# About this exercise:
Count the lines in the material that contain the word "cave", and give only the number.

# Source material:
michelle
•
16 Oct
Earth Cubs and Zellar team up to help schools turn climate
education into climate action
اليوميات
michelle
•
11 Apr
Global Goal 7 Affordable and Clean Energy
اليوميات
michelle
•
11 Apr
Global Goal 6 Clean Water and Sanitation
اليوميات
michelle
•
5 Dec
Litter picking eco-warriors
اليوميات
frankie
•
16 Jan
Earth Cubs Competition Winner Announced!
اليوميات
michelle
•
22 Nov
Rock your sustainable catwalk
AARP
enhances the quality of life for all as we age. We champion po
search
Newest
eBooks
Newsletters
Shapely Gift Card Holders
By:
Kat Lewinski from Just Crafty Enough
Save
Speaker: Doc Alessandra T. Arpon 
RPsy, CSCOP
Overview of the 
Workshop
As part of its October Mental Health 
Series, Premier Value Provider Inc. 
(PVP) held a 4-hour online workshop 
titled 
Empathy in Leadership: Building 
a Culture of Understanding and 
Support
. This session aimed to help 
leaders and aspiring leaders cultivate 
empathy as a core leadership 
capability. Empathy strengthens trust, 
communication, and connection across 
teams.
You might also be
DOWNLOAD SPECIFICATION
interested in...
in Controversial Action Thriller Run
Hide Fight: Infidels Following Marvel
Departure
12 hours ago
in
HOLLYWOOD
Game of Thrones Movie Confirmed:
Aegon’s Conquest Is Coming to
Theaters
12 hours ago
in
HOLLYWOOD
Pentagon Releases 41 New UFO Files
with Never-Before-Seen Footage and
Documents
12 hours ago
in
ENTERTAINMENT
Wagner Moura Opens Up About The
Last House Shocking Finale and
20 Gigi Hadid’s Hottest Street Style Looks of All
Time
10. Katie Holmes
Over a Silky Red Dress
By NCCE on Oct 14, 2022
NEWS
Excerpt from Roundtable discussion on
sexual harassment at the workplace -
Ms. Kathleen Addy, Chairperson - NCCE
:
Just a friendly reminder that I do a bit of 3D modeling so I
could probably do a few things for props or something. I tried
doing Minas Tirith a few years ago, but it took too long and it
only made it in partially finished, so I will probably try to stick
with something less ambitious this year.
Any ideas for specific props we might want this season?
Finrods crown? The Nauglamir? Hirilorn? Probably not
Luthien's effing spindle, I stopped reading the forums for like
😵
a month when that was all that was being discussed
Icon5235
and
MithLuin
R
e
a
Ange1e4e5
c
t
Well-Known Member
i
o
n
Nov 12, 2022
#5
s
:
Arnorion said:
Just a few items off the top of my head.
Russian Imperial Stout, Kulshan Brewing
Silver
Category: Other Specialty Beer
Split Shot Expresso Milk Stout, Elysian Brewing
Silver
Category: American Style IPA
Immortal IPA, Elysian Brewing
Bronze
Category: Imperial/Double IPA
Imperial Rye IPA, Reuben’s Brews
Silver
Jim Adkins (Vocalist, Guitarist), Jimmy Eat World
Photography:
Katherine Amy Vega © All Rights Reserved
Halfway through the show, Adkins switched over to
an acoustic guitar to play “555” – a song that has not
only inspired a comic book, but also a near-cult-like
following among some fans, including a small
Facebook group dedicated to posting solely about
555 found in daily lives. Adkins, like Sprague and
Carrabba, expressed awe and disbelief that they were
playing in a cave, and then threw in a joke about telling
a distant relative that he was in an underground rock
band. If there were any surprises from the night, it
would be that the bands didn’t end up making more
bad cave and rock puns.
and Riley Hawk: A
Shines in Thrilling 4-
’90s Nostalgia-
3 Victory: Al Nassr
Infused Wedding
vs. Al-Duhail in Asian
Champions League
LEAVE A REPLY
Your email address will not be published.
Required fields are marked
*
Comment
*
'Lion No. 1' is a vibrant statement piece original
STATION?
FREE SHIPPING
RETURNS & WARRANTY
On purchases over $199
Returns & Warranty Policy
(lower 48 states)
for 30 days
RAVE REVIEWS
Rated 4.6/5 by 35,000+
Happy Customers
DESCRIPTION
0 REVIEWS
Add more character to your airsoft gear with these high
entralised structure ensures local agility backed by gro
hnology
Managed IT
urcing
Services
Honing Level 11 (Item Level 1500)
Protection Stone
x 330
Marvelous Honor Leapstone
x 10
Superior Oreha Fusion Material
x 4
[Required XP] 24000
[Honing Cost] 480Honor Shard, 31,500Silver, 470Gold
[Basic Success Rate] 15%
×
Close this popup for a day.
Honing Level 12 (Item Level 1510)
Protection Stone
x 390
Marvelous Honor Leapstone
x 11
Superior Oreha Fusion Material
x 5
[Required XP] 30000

# Task output:
2